DNA-encoded PCSK9 inhibitors may provide alternative for treating high cholesterol
Researchers at The Wistar Institute have developed novel synthetic DNA-encoded monoclonal antibodies (DMAbs) directed against PCSK9, a protein key to regulating cholesterol levels in the bloodstream. Results of preclinical studies showed a significant cholesterol decrease, opening the door for further development of this approach as a simple, less frequent and cost-effective therapy, as reported in a paper published online in Molecular Therapy.
Elevated, low-density lipoprotein cholesterol (LDL-C) is a major risk factor for cardiovascular disease, the leading cause of death in the U.S. and worldwide. Statins are effective and widely used cholesterol-lowering medications, but have been associated with a number of side effects that have prompted development of alternative treatment strategies, including monoclonal antibodies targeting the PSCK9 protein that result in reduced degradation of LDL-C receptors on liver cells and increased cholesterol clearance from blood circulation.
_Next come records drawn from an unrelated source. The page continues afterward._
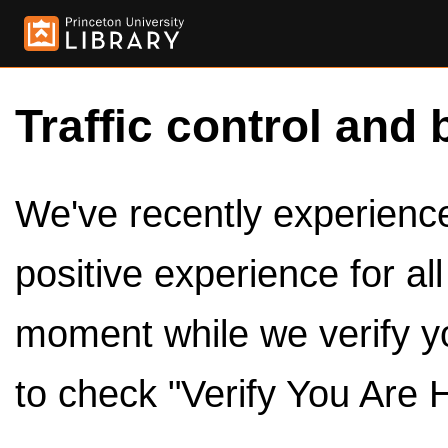
Traffic control and 
We've recently experienced
positive experience for al
moment while we verify y
to check "Verify You Are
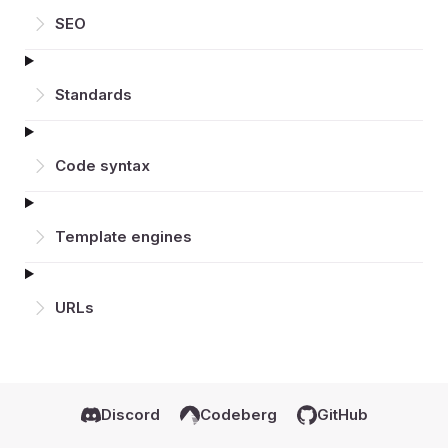
SEO
Standards
Code syntax
Template engines
URLs
Discord
Codeberg
GitHub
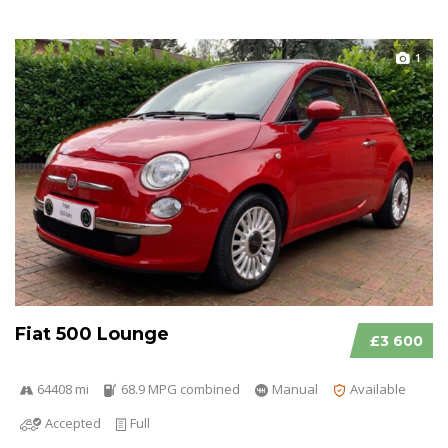
1
Fiat 500 Lounge
£3 600
64408 mi
68.9 MPG combined
Manual
Available
Accepted
Full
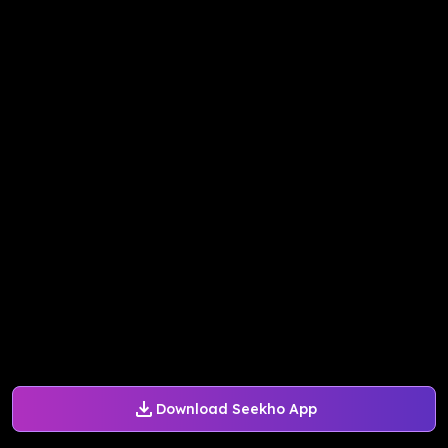
Download Seekho App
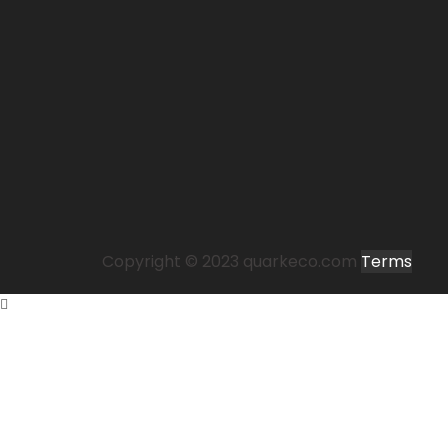
Copyright © 2023 quarkeco.com
Terms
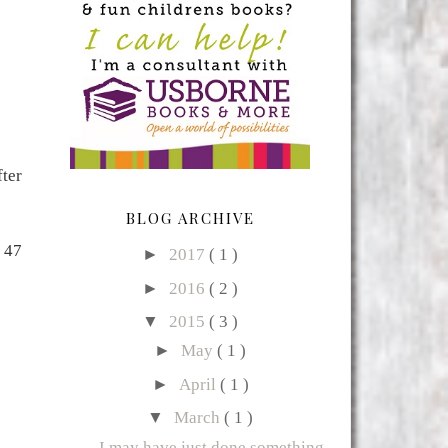
ter
BLOG ARCHIVE
 47
►
2017
( 1 )
►
2016
( 2 )
▼
2015
( 3 )
►
May
( 1 )
►
April
( 1 )
▼
March
( 1 )
I may have just done something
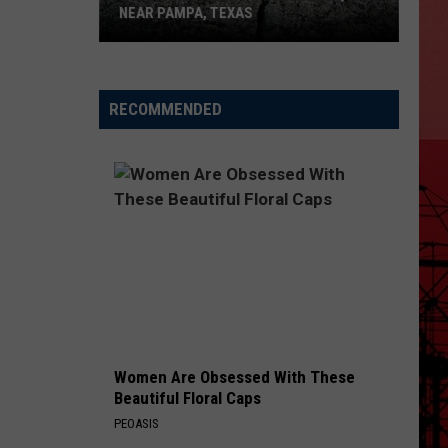
NEAR PAMPA, TEXAS
USGS
Confirms
5.1
RECOMMENDED
Magnitude
Quake
Near
Pampa,
Texas
Women Are Obsessed With These
Beautiful Floral Caps
PEOASIS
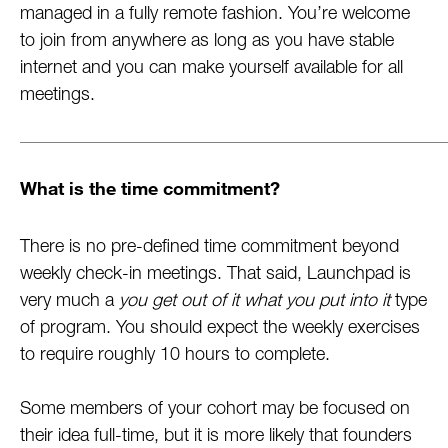
managed in a fully remote fashion. You’re welcome
to join from anywhere as long as you have stable
internet and you can make yourself available for all
meetings.
What is the time commitment?
There is no pre-defined time commitment beyond
weekly check-in meetings. That said, Launchpad is
very much a
you get out of it what you put into it
type
of program. You should expect the weekly exercises
to require roughly 10 hours to complete.
Some members of your cohort may be focused on
their idea full-time, but it is more likely that founders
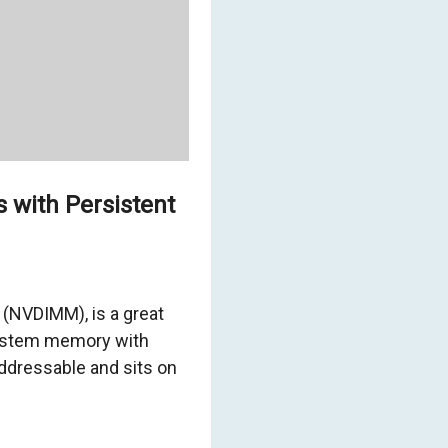
 with Persistent
(NVDIMM), is a great
system memory with
addressable and sits on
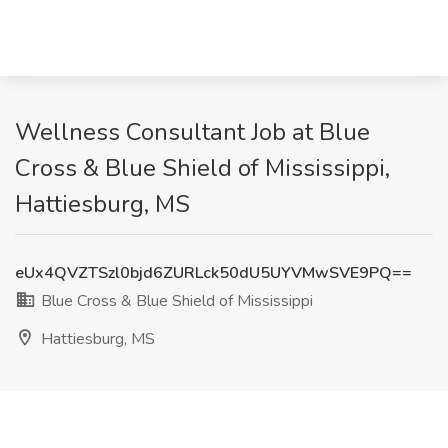
Wellness Consultant Job at Blue
Cross & Blue Shield of Mississippi,
Hattiesburg, MS
eUx4QVZTSzl0bjd6ZURLck50dU5UYVMwSVE9PQ==
Blue Cross & Blue Shield of Mississippi
Hattiesburg, MS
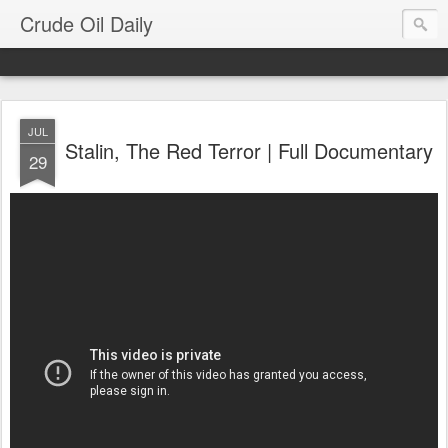
Crude Oil Daily
JUL
Stalin, The Red Terror | Full Documentary
29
"Any therapy based on recombinant monoclonal antibodies faces challenges of production among other issues as molecules may be difficult to manufacture and require multiple administrations," said lead researcher David B. Weiner, Ph.D., executive vice president, director of Wistar's Vaccine & Immunotherapy Center, and the W.W. Smith Charitable Trust Professor in Cancer Research at The Wistar Institute. "Anti-PCSK9 therapy presents an important opportunity for development of alternative approaches, possibly expanding options for such therapies."
Weiner and collaborators engineered synthetic DNA constructs that are delivered by intramuscular injection and encode the genetic instructions for the body to make its own functional monoclonal antibodies, entirely bypassing bioprocess and manufacturing factory approaches. This study provides the first proof of principle that such engineered DMAbs may be developed as a new option for coronary artery disease.
The researchers tested expression and activity of the DMAbs targeting PCSK9 in mice. A single intramuscular administration drove robust antibody expression within days and for up to two months, resulting in a substantial increase in the presence of LDL-C receptors on liver cells. This in turn resulted in a significant decrease in total cholesterol and non-high-density lipoprotein cholesterol (non-HDL-C), an important parameter for evaluating cardiovascular risk.
"We are excited about these findings that support the flexibility and versatility of the DMAb platform as a next generation approach that can be optimized for a wide host of applications," said Makan Khoshnejad, Ph.D., first author on the study and a postdoctoral fellow in the Weiner Lab.